- 抜粋 -
▼▼▼

つい先日のことですが、2年間メールで文通をやって来た人が亡くなり
ました。この人は長野の人でガンになられてから、いろんなサイトを探
されたのですが、何故か私の元に来られた方でした。
彼は60代後半の男性で、週に一度ぐらいメールでいろんな感情を正直
に私に打ち明けてくれました。だから一度も会っていないのですが、私
のこの2年間の中の、一番の親友とも言える人でした。
彼が私に問いかけて来たのは、ガンの治療法や免疫をあげる方法などの
話しではなく、死に対しての考え方や生き方やこころ構えなどについて
の話しが中心でした。
こころに響く親友っていいですよね!この2年間の私たちは、まるで時
空を越えたかのように、彼が好んで空想の会合の場所として選んだ信州
の深い山の頂きや、小さな川のほとりや、大きな樹の下で深い話しをし
ていきました。
これは、難しい表現になるのですが、メールで合う時間と場所を事前に
約束して、その時間が来ると実生活では何もせずに、その場所に行って
会話をすると言う方法です。(分かるかな?)
そんな彼と私が一番意気投合した話題が、紀元前の頃に老子がみつけた
とされる『無為自然』と言われる概念でした。この『無為自然』の世界
観の中で2人は2年間もいっしょに暮らしたと言える仲なのですから、
それはそれは豪快な生き方を、二人で存分に満喫したという感が残って
います。
さて、みなさんに少し想像をして頂きたいのは「時空を越えた」二人が
生活をしていたこの「2年間」です。
もちろん二人にはそれぞれ、はがすことが難しい実生活があったのです
が、そこから離れた空想の空間で、「今日は上高地の一番奥の牧場跡地
で焚き火しながら話しをしましょうか」とか、「安曇野のわさび園の横
の梓川の河川敷でテントを張って、バーボンを飲みながら話しをしまし
ょう」とか、実に具体的に話しをしていったのです。
その甲斐があって、ふたりでやりとりをするようになって3ヶ月もした
ら、実生活と比べてみても「時空を越えた」二人のバーチャルな生活の
方が、真実味を帯びてきてしまったようだとよく笑い合ったものです。
たとえば、これは二人で大笑いをした会話の一つなのですが、待ち合わ
せをした焚き火の場所に、彼がお土産として持ち込んだモノを言い当て
た時のことです。
彼は私に問いかけました「バウさん、今日の土産は何だと思う?」
私は答えました「よーし、ほんなら当ててみましょうか?」
私は焚き火の場所に到着したばかりの彼が、病院から抜け出して、ここ
まで来たルートを空を飛びながら辿ってみることにしたのです。
それで分かったのは彼が田舎の小さな商店に入って「こてっちゃん」を
探し当てて買って来たことでした。「こてっちゃん」ですよ!あの「こ
てっちゃん」を言い当てたのです。この時は二人で大笑いでした。

▲▲▲

- やること -
**a.** 上の抜粋のうち、「こころに響く親友っていいですよね!この2年間の私たちは、まるで時」から「生活をしていたこの「2年間」です。」までを、両端も含めて一字一句そのまま写し取ってください。
**b.** 上の抜粋について、次の問いに答えてください。
(i) 文通相手の男性はどこの人ですか?
(ii) 二人が一番意気投合した話題は、何と言われる概念でしたか?
(iii) 彼がお土産として持ち込んだモノは何でしたか?

- 提供情報 -
▼▼▼

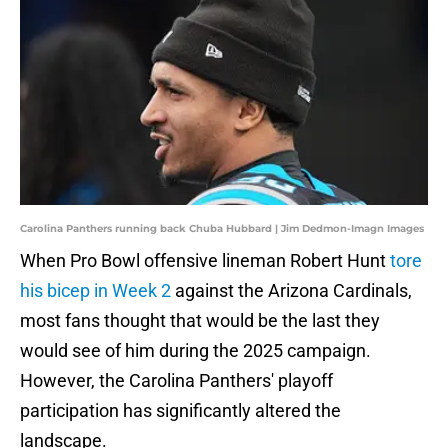
Carolina Panthers running back Chuba Hubbard | Jim Dedmon-Imagn Images
When Pro Bowl offensive lineman Robert Hunt
tore
his bicep in Week 2
against the Arizona Cardinals,
most fans thought that would be the last they
would see of him during the 2025 campaign.
However, the Carolina Panthers' playoff
participation has significantly altered the
landscape.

▲▲▲

- 作業ごとの出力 -
**a.**
こころに響く親友っていいですよね!この2年間の私たちは、まるで時
空を越えたかのように、彼が好んで空想の会合の場所として選んだ信州
の深い山の頂きや、小さな川のほとりや、大きな樹の下で深い話しをし
ていきました。
これは、難しい表現になるのですが、メールで合う時間と場所を事前に
約束して、その時間が来ると実生活では何もせずに、その場所に行って
会話をすると言う方法です。(分かるかな?)
そんな彼と私が一番意気投合した話題が、紀元前の頃に老子がみつけた
とされる『無為自然』と言われる概念でした。この『無為自然』の世界
観の中で2人は2年間もいっしょに暮らしたと言える仲なのですから、
それはそれは豪快な生き方を、二人で存分に満喫したという感が残って
います。
さて、みなさんに少し想像をして頂きたいのは「時空を越えた」二人が
生活をしていたこの「2年間」です。

**b.**
(i) 長野の人です。
(ii) 『無為自然』です。
(iii) 「こてっちゃん」です。